For the two attached images herewith, let $P_n$ denote the proportion of the big circle covered by the small circles as function of the number of the small circles in the outer layer. Find the expression for $P_n$ and compute the $$\lim_{n \to \infty} P_n$$
Author's answer to this question as follows: Let R be the radius of the big circle, $r_n$ be the radius of the small circles in the outer layer, and $R_n$ be the radius of the circle encompassing all small circles except those in the outer layer.

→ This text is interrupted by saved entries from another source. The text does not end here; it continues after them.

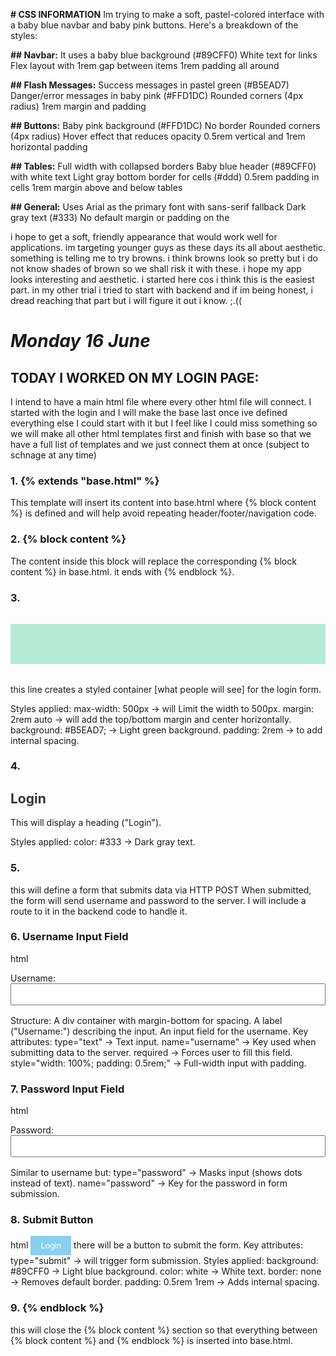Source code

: **# CSS INFORMATION**
Im trying to make a soft, pastel-colored interface with a baby blue navbar and baby pink buttons. Here's a breakdown of the styles:

**## Navbar:**
It uses a baby blue background (#89CFF0)
White text for links
Flex layout with 1rem gap between items
1rem padding all around

**## Flash Messages:**
Success messages in pastel green (#B5EAD7)
Danger/error messages in baby pink (#FFD1DC)
Rounded corners (4px radius)
1rem margin and padding

**## Buttons:**
Baby pink background (#FFD1DC)
No border
Rounded corners (4px radius)
Hover effect that reduces opacity
0.5rem vertical and 1rem horizontal padding

**## Tables:**
Full width with collapsed borders
Baby blue header (#89CFF0) with white text
Light gray bottom border for cells (#ddd)
0.5rem padding in cells
1rem margin above and below tables

**## General:**
Uses Arial as the primary font with sans-serif fallback
Dark gray text (#333)
No default margin or padding on the 

i hope to get a soft, friendly appearance that would work well for applications. im targeting younger guys as these days its all about aesthetic. something is telling me to try browns. i think browns look so pretty but i do not know shades of brown so we shall risk it with these. i hope my app looks interesting and aesthetic. i started here cos i think this is the easiest part. in my other trial i tried to start with backend and if im being honest, i dread reaching that part but i will figure it out i know. ;.((

# ***Monday 16 June***

## **TODAY I WORKED ON MY LOGIN PAGE**: 
 I intend to have a main html file where every other html file will connect. I started with the login and I will make the base last once ive defined everything else I could start with it  but I feel like I could miss something so we will make all other html templates first and finish with base so that we have a full list of templates and we just connect them at once (subject to schnage at any time)

### 1. {% extends "base.html" %}
This template will insert its content into base.html where {% block content %} is defined and will help avoid repeating header/footer/navigation code.

### 2. {% block content %}
The content inside this block will replace the corresponding {% block content %} in base.html.
it ends with {% endblock %}.

### 3.<div style="max-width: 500px; margin: 2rem auto; background: #B5EAD7; padding: 2rem;">
this line creates a styled container [what people will see] for the login form.

Styles applied:
max-width: 500px → will Limit the width to 500px.
margin: 2rem auto → will add the top/bottom margin and center horizontally.
background: #B5EAD7; → Light green background.
padding: 2rem → to add internal spacing.

### 4.<h2 style="color: #333;">Login</h2>
This will display a heading ("Login").

Styles applied:
color: #333 → Dark gray text.

### 5. <form method="POST">
this will define a form that submits data via HTTP POST
When submitted, the form will send username and password to the server.
I will include a route to it in the backend code to handle it. 

### 6. Username Input Field
html
<div style="margin-bottom: 1rem;">
    <label>Username:</label>
    <input type="text" name="username" required style="width: 100%; padding: 0.5rem;">
</div>
Structure:
A div container with margin-bottom for spacing.
A label ("Username:") describing the input.
An input field for the username.
Key attributes:
type="text" → Text input.
name="username" → Key used when submitting data to the server.
required → Forces user to fill this field.
style="width: 100%; padding: 0.5rem;" → Full-width input with padding.

### 7. Password Input Field
html
<div style="margin-bottom: 1rem;">
    <label>Password:</label>
    <input type="password" name="password" required style="width: 100%; padding: 0.5rem;">
</div>
Similar to username but:
type="password" → Masks input (shows dots instead of text).
name="password" → Key for the password in form submission.

### 8. Submit Button
html
<button type="submit" style="background: #89CFF0; color: white; border: none; padding: 0.5rem 1rem;">Login</button>
there will be a button to submit the form.
Key attributes:
type="submit" → will trigger form submission.
Styles applied:
background: #89CFF0 → Light blue background.
color: white → White text.
border: none → Removes default border.
padding: 0.5rem 1rem → Adds internal spacing.

### 9. {% endblock %}
this will close the {% block content %} section so that everything between {% block content %} and {% endblock %} is inserted into base.html.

Then in both cases $P_n R^2\pi = n r^2_n \pi + P_n R^2_n \pi (\star)$ and $\sin{\frac{\pi}{n} }= \frac{r_n}{R - r_n}$ In the first case, $R_n= R- 2r_n$, giving $$ P_n = \frac{nr_n}{4(R-r_n)} = \frac{n \sin{\frac{\pi}{n}}}{4}, \lim_{n \to \infty} =\frac{\pi}{4}$$
In the second case we have $(R-r_n) \cos{\frac{\pi}{n}}- \sqrt{(r_n + \hat{r}_n )^2 - r^2_n} + \hat{r}_n = R_n $ where $\hat{r}_n $ is the radius of the circle in the second outer layer $\sin{\frac{\pi}{n}} = \frac{\hat{r}_n}{R_n -\hat{r}_n}$. The last two relations yield $R_2$ to be substituted in $(\star)$ whence we get an expression for $P_n$ and $$\lim_{n \to \infty} P_n = \frac{\pi}{2\sqrt{3}}$$
I agree with the author's answer in the first case. But in the second case, I got $$\lim_{n \to \infty} P_n =\displaystyle\frac{n \cdot r_n}{2R - r_n}$$ Now, how is this expression for $P_n$ equal to $\displaystyle\frac{\pi}{2\sqrt{3}}$
Is this final answer computed similar to that computed in this question titled Inscribed circles inside an equilateral triangle
If any member of Mathematics stack exchange knows satisfactory answers to my questions, may anwer them.